Transit Work Group Update
Mayor of Matthews John Higdon provided a summary of the recent transit work group meeting. Currently, the Federal Transit Administration (FTA) is conducting a two-pronged review of CATS: financial and operational. Phase one (assessment) of the financial management review is complete, and phase two (testing) is expected to be completed in September. Phase three will consist of a report of the first two phases’ findings and is expected to be finalized in late fall. The operational review has not yet started as CATS waits for FTA to select a contractor to complete the review. The operational review is expected to take three to four months to complete.
CATS CEO Report
CATS CEO Brent Cagle began his report with the news that the LYNX Gold Line service has been reduced from every 20 minutes during service hours to every 30 minutes. This change is due to a rail operator shortage, but new classes of operators are being hired and trained for an expected return to 20 minute service in four months. For now, Cagle says the focus is on providing reliable service on the Gold Line.
NCDOT has continued to conduct spot inspections of CATS operations with two announced inspections occurring in the past month. The good news is that no findings were reported, but some recommendations were offered to improve internal track inspections.
CATS staff gave a brief update on Title VI procedures and resulting service impact adjustments. Since CATS receives federal funding, the department must comply with federal regulations called Title VI that address race, color, and national origin discrimination. Over the past three years, CATS has only received eleven Title VI complaints. And CATS bus route amenities and services surpass federal benchmarks. In other words, CATS is either meeting or exceeding expectations. Nice job!
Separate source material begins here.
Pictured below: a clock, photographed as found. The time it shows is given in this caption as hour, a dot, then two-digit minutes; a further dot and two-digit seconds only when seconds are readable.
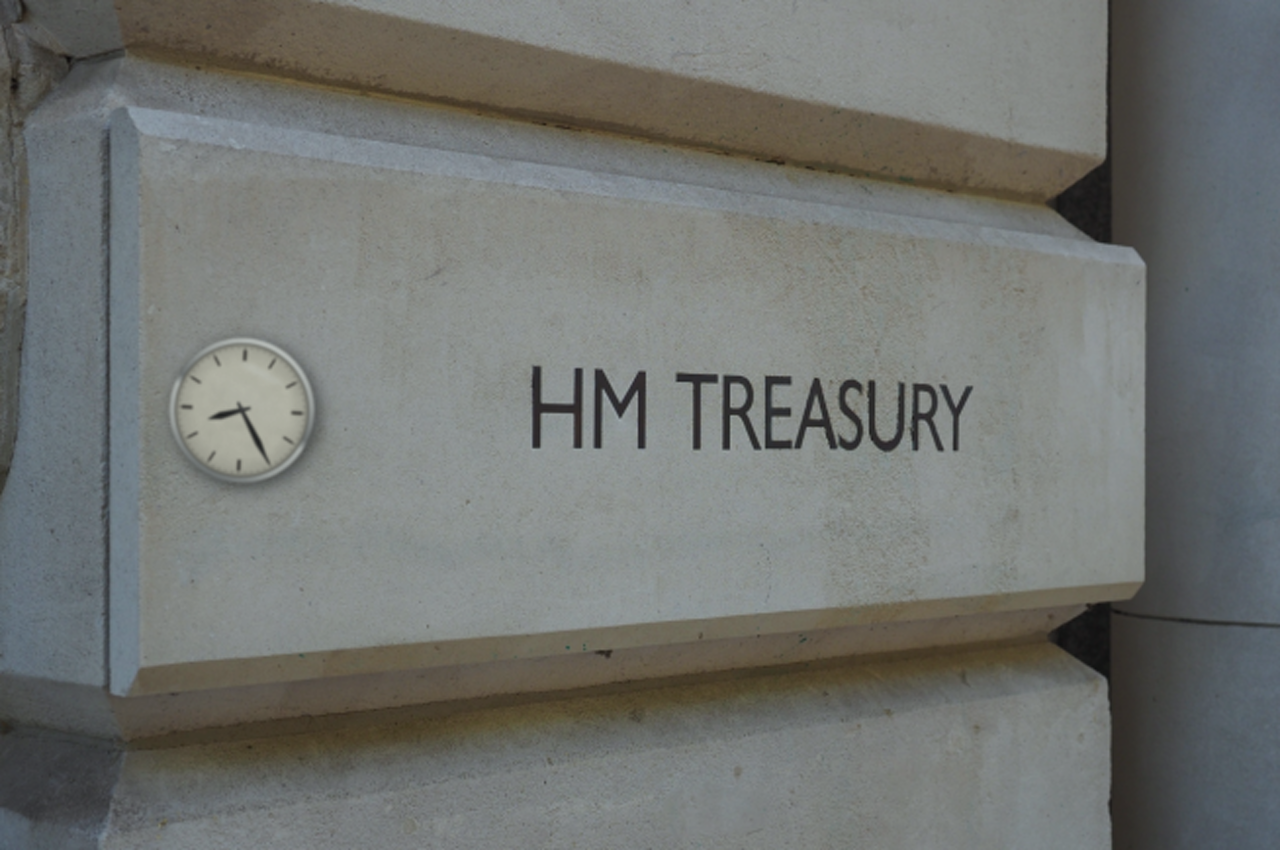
8.25
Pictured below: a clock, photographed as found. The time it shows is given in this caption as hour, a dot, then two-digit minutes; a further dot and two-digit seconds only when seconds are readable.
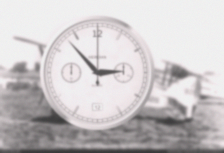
2.53
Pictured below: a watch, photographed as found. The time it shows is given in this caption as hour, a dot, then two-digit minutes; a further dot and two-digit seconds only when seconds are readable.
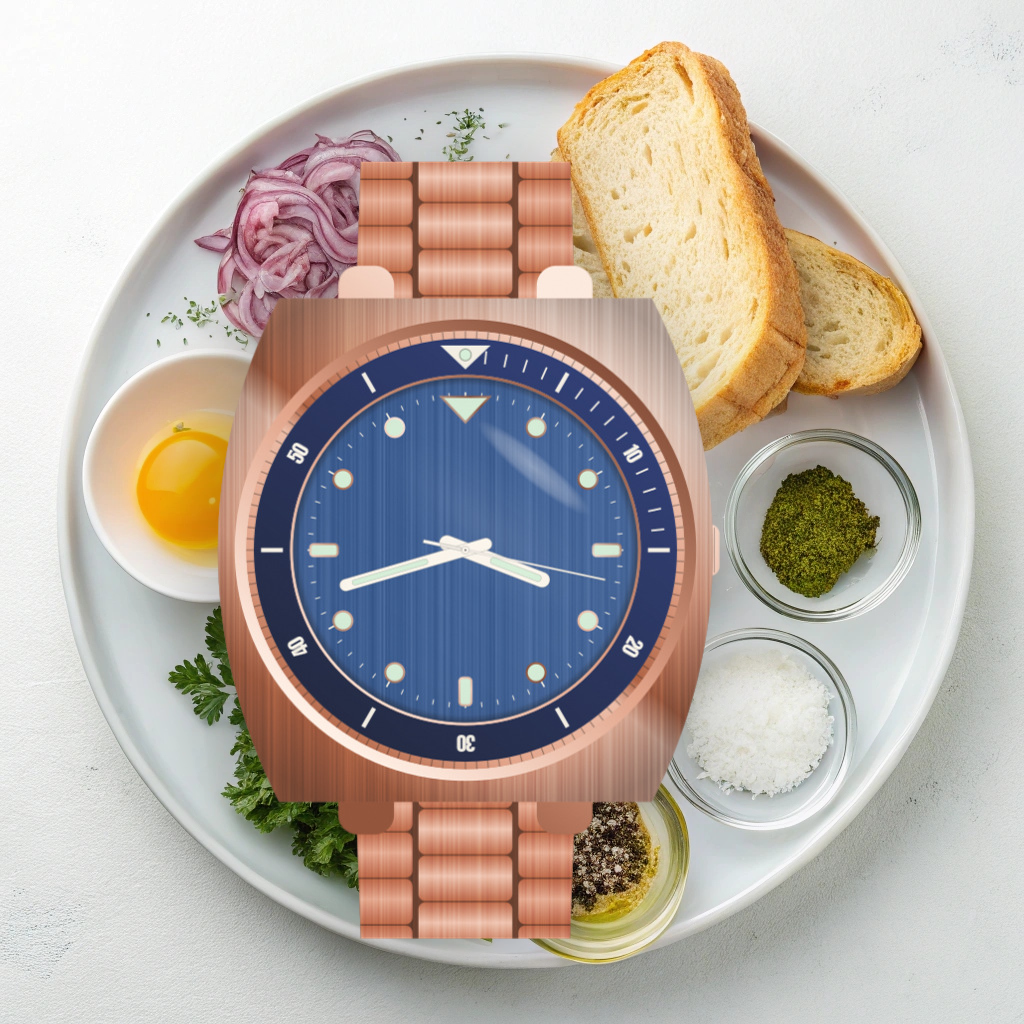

In August 2022 CATS reduced frequency on eleven bus routes and discontinued late-night or early-morning trips on nine routes. Since these changes have been in place for one year, the FTA requires CATS to perform a Title VI analysis. CATS has determined that the changes resulted in a higher number of passengers per hour on each route and none of the routes have reached capacity, meaning no passengers are left at the bus stop because of space constraints. As a result, CATS concluded that no disparate impact has fallen on minority and low-income riders as a result of the frequency changes.
Next on the docket was a vote on CATS’ updated safety plan. No major changes were made to the plan. Instead, the updates consisted of a few general edits for clarification and changing language from future tense to active tense to reflect the status of current activities. The plan brought before the MTC has been through three iterations and was drafted with NCDOT. MTC passed the updated plan unanimously. You can find the CATS Safety Plan with markups in the meeting agenda from p.161 to p.314.
Transit Services Advisory Committee (TSAC) Report and Our Take
TSAC Co-Chair Jarrett Hurms wrapped up the meeting with a strong message that we agree with: We are glad that service reliability is improving, but we strongly encourage CATS to focus on increasing frequency.
The longer that riders have to wait for a bus, even if it comes on time, the less likely they are to choose to take public transit in the first place. If a rider misses a bus that comes every thirty minutes, they then have to wait another thirty minutes to get where they are going. And if the rider needs to take more than one bus to get to work, they may miss their connecting bus entirely. That time could be the difference between keeping or losing a job.
In short, we need bus service that is frequent and convenient to meet the needs of riders in the Charlotte region.